Y a-t-il un de vos films que vous pouvez considérer comme le sommet ou le tournant de votre carrière ?

C’est compliqué, mais les deux films dont je vous ai parlé, Işıklar sönmesin et Hoşçakal Yarın, relatent l'envie de dire les choses que j'ai gardées en moi et qui sont la conséquence d’une certaine période politique dans le pays, mais aussi d’un contexte sociologique dans lequel j'ai passé une grande partie de ma jeunesse.

Dans Lal Gece, par exemple, je me suis demandé comment je pouvais créer une réalité basée sur sa propre légende. Tous les films ont une dimension différente et une signification différente pour moi. J'ai tant de sujets à problèmes en moi, et je veux tous les exprimer…

Y a-t-il des films précis qui vous ont poussé à vouloir faire du cinéma ?

Ce qui m’a fait dire « je devrais faire des films » est un processus très important pour moi. J'étais très curieux, je regardais des films, j'allais dans des cinémathèques, mais je ne les regardais pas en ayant à l’esprit de devenir réalisateur de film, c’était juste pour regarder et voir. Un jour, quand j’étais journaliste, j'ai regardé un film de Fellini ; je les regardais tous, mais quand j'ai regardé Amarcord, je me suis dit : « Ça correspond au style et à la forme de ce que je veux raconter. »
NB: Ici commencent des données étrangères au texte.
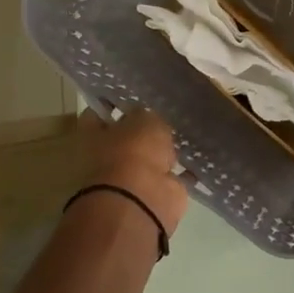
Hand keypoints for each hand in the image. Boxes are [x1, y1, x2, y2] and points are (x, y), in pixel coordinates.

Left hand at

Après, j’ai vu un film des frères Taviani qui s'appelle Kaos et à ce moment-là, j’ai été réellement subjugué. Puis j’ai vu un film tiré du livre Il fut un blanc navire de Tchinguiz Aitmatov. C’est à ce moment-là que je me suis dit : « Je vais faire du cinéma. » C’est leur façon de raconter différente qui m’a attiré. J’avais seulement une vingtaine d’années à ce moment-là.

Pensez-vous qu’avec les nouveaux médias le cinéma va mourir ?

Tant que l’humanité existe, je ne crois pas que le théâtre et le cinéma vont totalement disparaître. Je ne m'identifie à aucune religion tout en en connaissant tout, et même si le monde entier devient communiste, personne ne peut empêcher les hommes de vouloir se réunir, c’est naturel. Lorsque la télévision est arrivée dans nos vies, on nous a dit la même chose, que le cinéma était fini. Au bout d’un moment, on a vu que les gens ont besoin de regarder et ressentir ensemble pour pouvoir en parler. 

Quels sont vos projets ?

Lal Gece qui a eu plus de 40 prix à l’international, fait partie d’une trilogie. Les suites sont censées être Kör Gece et Sağır Gece. Je vais filmer le 2e volet de cette trilogie qui se passe également en une nuit mais dans un environnement plus clos que celui de Lal Gece. La nuit en question est celle du coup d’État du 12 septembre 1980. C’est biographique puisque l’histoire raconte comment je me suis réfugié derrière une colonne de chantier… Le rôle sera ici joué par une femme.